Pénurie d’œufs, pénurie d’œufs… moi, je n’y croyais pas trop. Jusqu’au jour où, dans un Intermarché, j’ai trouvé le rayon vide. Pas un œuf à l’horizon, ni bio, ni premier prix, ni plein air.
Là, j’ai compris que ce que disaient les journaux n’était pas une exagération : il manque vraiment des œufs.
Alors, que fait-on ? Que fait-on en 2025, dans un pays développé, quand un produit aussi simple qu’un œuf vient à manquer ?
Pourquoi cela arrive
L’œuf, on l’a longtemps diabolisé pour son cholestérol. Puis les études ont montré qu’il n’était pas le coupable qu’on croyait. Résultat : les Français en mangent plus que jamais.

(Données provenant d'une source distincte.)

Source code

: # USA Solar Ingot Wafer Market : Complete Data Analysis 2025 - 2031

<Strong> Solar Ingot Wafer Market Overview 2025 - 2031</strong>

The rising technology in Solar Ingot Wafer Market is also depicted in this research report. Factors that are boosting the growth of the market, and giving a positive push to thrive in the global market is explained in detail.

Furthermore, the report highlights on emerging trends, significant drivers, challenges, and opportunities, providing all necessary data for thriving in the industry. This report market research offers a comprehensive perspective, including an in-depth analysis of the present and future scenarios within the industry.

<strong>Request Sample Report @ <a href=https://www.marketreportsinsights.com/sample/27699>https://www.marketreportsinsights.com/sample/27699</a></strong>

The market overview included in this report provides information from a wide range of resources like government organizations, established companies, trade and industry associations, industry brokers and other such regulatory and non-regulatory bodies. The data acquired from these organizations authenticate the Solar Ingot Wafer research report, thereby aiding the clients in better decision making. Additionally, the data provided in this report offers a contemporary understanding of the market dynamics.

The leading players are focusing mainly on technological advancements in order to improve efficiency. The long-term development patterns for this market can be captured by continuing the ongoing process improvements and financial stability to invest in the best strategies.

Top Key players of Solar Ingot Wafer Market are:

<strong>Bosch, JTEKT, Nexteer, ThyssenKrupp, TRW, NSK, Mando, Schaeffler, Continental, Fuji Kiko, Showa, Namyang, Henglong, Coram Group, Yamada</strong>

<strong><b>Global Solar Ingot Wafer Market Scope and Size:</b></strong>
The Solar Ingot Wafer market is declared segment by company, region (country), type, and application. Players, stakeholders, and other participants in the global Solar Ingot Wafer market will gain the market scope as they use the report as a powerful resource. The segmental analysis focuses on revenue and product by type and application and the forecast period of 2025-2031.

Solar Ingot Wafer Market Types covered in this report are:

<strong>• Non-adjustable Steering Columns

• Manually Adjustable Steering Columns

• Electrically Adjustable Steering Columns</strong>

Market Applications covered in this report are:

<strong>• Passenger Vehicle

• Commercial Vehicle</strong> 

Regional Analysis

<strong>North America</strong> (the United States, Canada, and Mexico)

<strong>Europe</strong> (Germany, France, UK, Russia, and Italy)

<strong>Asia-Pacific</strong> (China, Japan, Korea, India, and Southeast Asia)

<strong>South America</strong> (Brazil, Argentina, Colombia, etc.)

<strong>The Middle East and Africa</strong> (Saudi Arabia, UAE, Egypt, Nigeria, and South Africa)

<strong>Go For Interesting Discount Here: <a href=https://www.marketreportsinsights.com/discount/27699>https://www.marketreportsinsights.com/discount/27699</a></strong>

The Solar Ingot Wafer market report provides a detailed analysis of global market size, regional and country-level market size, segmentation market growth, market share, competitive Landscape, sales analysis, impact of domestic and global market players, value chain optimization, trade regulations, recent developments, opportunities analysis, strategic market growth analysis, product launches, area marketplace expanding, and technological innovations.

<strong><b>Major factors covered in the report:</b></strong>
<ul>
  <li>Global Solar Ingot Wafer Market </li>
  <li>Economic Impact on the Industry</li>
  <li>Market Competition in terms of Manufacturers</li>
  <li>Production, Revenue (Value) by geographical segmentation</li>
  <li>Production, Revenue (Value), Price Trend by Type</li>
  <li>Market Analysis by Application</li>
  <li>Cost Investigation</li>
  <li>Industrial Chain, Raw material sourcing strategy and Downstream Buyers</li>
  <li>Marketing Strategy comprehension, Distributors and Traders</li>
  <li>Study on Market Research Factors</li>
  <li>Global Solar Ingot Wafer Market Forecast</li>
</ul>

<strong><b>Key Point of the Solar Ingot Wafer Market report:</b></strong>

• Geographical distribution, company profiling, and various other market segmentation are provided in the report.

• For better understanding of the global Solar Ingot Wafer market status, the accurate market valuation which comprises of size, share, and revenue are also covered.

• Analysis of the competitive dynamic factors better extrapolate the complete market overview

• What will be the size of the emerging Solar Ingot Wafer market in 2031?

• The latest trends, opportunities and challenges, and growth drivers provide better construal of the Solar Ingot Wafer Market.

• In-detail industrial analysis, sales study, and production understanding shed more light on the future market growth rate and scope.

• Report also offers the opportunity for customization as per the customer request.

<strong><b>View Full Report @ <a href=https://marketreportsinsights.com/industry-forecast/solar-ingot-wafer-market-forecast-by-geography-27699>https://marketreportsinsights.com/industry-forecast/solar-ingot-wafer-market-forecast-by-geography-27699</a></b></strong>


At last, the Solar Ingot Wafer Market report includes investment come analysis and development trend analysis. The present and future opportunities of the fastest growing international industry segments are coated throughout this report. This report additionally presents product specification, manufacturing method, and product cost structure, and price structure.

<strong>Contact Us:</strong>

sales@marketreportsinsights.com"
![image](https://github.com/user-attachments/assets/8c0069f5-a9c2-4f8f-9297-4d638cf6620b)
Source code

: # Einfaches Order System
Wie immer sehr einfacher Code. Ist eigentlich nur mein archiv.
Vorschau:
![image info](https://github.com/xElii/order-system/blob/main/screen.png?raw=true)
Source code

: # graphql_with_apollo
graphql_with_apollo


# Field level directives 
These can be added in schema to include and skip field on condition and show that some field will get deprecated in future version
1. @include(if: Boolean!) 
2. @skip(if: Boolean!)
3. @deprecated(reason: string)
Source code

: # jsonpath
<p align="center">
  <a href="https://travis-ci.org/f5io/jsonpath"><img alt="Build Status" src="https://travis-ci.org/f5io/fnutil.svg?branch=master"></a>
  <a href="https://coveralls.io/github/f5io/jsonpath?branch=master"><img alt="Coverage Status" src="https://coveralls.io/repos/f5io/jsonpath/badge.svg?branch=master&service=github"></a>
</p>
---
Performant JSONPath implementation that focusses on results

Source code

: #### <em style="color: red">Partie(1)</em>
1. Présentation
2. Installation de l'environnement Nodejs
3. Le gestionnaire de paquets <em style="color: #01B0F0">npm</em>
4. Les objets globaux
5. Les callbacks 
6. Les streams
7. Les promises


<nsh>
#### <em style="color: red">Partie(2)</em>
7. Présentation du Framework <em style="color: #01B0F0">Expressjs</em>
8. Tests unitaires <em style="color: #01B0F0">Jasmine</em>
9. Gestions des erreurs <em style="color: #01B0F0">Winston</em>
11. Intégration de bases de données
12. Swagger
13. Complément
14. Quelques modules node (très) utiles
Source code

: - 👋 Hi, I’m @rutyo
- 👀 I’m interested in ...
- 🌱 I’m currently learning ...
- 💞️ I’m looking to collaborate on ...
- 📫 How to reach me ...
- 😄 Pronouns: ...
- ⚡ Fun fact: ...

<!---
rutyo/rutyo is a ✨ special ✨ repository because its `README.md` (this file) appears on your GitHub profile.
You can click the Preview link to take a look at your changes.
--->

Mais la production, elle, ne suit pas toujours : les élevages se transforment, les coûts explosent, et la filière traverse des périodes de tension.
Ce n’est pas une fin du monde, mais c’est un signal : même les produits les plus ordinaires peuvent se raréfier.
Revenir au local
La première solution, c’est de se rapprocher de ceux qui produisent. Les fermiers agréés vendent souvent leurs œufs directement. Ce n’est pas toujours moins cher, mais c’est plus juste, plus frais, et surtout : on sait d’où ça vient.
Acheter local, c’est aussi une façon de ne plus être un pion dans la grande distribution, de redonner du sens à chaque achat.
Avoir ses propres poules
Certains choisissent d’aller plus loin : avoir leurs propres poules. C’est une belle idée, à condition de se souvenir qu’une poule n’est pas une machine.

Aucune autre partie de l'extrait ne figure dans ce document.